AIM OF THE TASK
Your output should consist of the data, copied exactly.

** PROVIDED RECORDS follows **

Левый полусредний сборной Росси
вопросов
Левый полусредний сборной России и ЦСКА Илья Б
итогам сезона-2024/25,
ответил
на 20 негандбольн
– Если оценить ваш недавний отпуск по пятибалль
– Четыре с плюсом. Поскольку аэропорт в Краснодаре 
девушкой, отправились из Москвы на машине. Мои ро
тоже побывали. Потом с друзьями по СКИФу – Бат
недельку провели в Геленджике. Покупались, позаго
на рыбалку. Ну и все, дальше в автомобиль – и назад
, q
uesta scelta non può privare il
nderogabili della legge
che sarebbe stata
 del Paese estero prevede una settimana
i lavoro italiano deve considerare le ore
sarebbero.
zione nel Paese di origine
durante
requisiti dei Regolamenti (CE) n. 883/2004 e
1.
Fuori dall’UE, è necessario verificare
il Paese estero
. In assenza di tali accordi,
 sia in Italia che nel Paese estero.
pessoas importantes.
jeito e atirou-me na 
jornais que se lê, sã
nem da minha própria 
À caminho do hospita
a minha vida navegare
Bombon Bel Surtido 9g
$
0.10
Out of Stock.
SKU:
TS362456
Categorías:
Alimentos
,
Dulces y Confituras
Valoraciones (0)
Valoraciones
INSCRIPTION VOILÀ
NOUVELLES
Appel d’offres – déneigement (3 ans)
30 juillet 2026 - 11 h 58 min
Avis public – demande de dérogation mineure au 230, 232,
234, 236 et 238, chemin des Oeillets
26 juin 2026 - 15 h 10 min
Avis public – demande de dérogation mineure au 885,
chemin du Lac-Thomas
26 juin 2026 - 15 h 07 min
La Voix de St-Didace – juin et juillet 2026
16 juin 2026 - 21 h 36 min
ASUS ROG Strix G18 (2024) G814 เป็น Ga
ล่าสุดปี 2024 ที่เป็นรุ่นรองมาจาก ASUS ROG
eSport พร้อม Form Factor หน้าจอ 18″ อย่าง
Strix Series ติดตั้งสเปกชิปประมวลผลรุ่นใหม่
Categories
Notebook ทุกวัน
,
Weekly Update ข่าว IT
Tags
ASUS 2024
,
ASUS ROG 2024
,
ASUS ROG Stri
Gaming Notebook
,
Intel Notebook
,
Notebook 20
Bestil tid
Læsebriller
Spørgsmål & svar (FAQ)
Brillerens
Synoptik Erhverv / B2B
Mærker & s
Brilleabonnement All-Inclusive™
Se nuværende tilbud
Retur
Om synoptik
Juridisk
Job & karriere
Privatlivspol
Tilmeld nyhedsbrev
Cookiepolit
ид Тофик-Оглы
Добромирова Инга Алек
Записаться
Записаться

** End of PROVIDED RECORDS **

EXERCISE SOLUTION
Левый полусредний сборной Росси
вопросов
Левый полусредний сборной России и ЦСКА Илья Б
итогам сезона-2024/25,
ответил
на 20 негандбольн
– Если оценить ваш недавний отпуск по пятибалль
– Четыре с плюсом. Поскольку аэропорт в Краснодаре 
девушкой, отправились из Москвы на машине. Мои ро
тоже побывали. Потом с друзьями по СКИФу – Бат
недельку провели в Геленджике. Покупались, позаго
на рыбалку. Ну и все, дальше в автомобиль – и назад
, q
uesta scelta non può privare il
nderogabili della legge
che sarebbe stata
 del Paese estero prevede una settimana
i lavoro italiano deve considerare le ore
sarebbero.
zione nel Paese di origine
durante
requisiti dei Regolamenti (CE) n. 883/2004 e
1.
Fuori dall’UE, è necessario verificare
il Paese estero
. In assenza di tali accordi,
 sia in Italia che nel Paese estero.
pessoas importantes.
jeito e atirou-me na 
jornais que se lê, sã
nem da minha própria 
À caminho do hospita
a minha vida navegare
Bombon Bel Surtido 9g
$
0.10
Out of Stock.
SKU:
TS362456
Categorías:
Alimentos
,
Dulces y Confituras
Valoraciones (0)
Valoraciones
INSCRIPTION VOILÀ
NOUVELLES
Appel d’offres – déneigement (3 ans)
30 juillet 2026 - 11 h 58 min
Avis public – demande de dérogation mineure au 230, 232,
234, 236 et 238, chemin des Oeillets
26 juin 2026 - 15 h 10 min
Avis public – demande de dérogation mineure au 885,
chemin du Lac-Thomas
26 juin 2026 - 15 h 07 min
La Voix de St-Didace – juin et juillet 2026
16 juin 2026 - 21 h 36 min
ASUS ROG Strix G18 (2024) G814 เป็น Ga
ล่าสุดปี 2024 ที่เป็นรุ่นรองมาจาก ASUS ROG
eSport พร้อม Form Factor หน้าจอ 18″ อย่าง
Strix Series ติดตั้งสเปกชิปประมวลผลรุ่นใหม่
Categories
Notebook ทุกวัน
,
Weekly Update ข่าว IT
Tags
ASUS 2024
,
ASUS ROG 2024
,
ASUS ROG Stri
Gaming Notebook
,
Intel Notebook
,
Notebook 20
Bestil tid
Læsebriller
Spørgsmål & svar (FAQ)
Brillerens
Synoptik Erhverv / B2B
Mærker & s
Brilleabonnement All-Inclusive™
Se nuværende tilbud
Retur
Om synoptik
Juridisk
Job & karriere
Privatlivspol
Tilmeld nyhedsbrev
Cookiepolit
ид Тофик-Оглы
Добромирова Инга Алек
Записаться
Записаться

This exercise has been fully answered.